Watch this video and you’ll get ur answer.



No doubt
 
I remember in HS when recruiters would come and try to convince people to join their branch. These navy dudes were like, “you don’t have to worry about going and fighting, you stay on the ship and launch missiles. Plus, you travel the world!” Even back then i was like, riiight.
 
Someone’s going to have to press harder than the weekends off being why SEAL training is not what it is all cracked up to be. You chose to give it a shot even though it was not a very good shot.
 
There are way more movies and TV shows about the Navy because Navy has ships, underwater boats, planes, ground special forces, and Marines can be lump in too.

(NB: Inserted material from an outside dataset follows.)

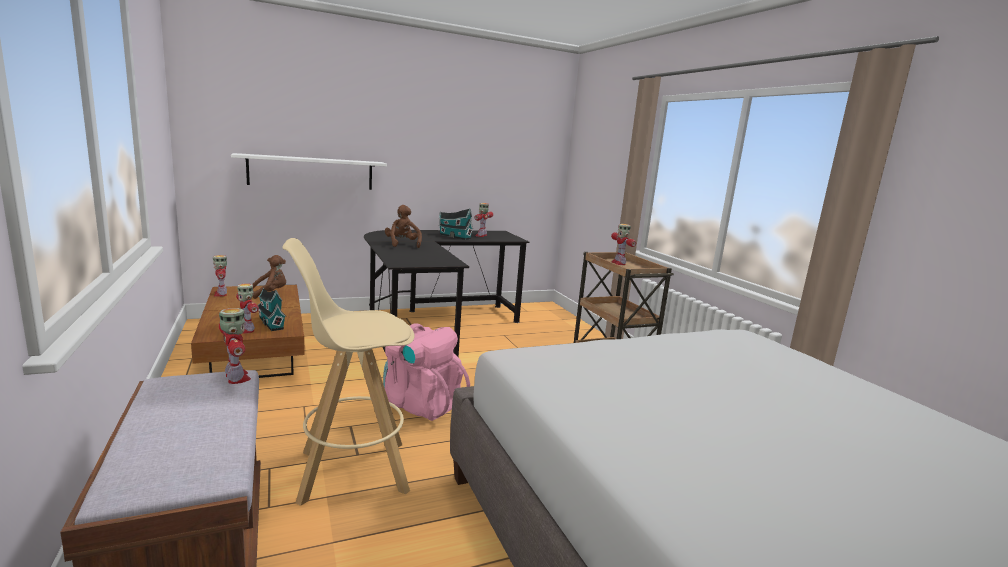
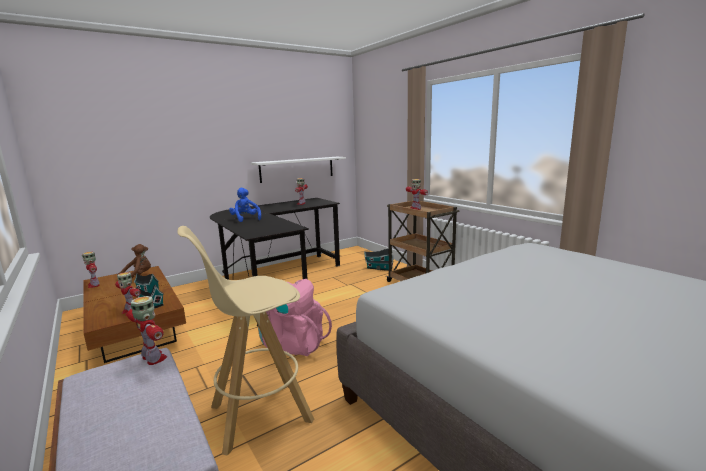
camera: 10 degrees left, 0 degrees up
white shelf [231,153,387,190] -> white shelf moved to [251,157,346,183]
brown plush toy [385,205,422,248] -> blue plush toy [229,188,261,222]
toy house [438,209,473,240] -> toy house moved to [364,249,393,271]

The Air Force has Independence Day, and Air Force One. Navy has JAG, NCIS, The Last Ship, movies like Crimson Tide, Hunt for Red October, U571, The Sand Pebbles, Midway, Pearl Harbor, Behind Enemy Lines (underrated), Tora Tora Tora, Navy Seals (w/Charlie Sheen), The Final Countdown.

I guess Air Force is getting Captain Marvel.
 
If I was enlisting? Air Force for sure! More respect. Better women. Cleaner living. No motion sickness on a boat.

If I was guessing who's more badass I'd say Navy b/c they have their own planes too.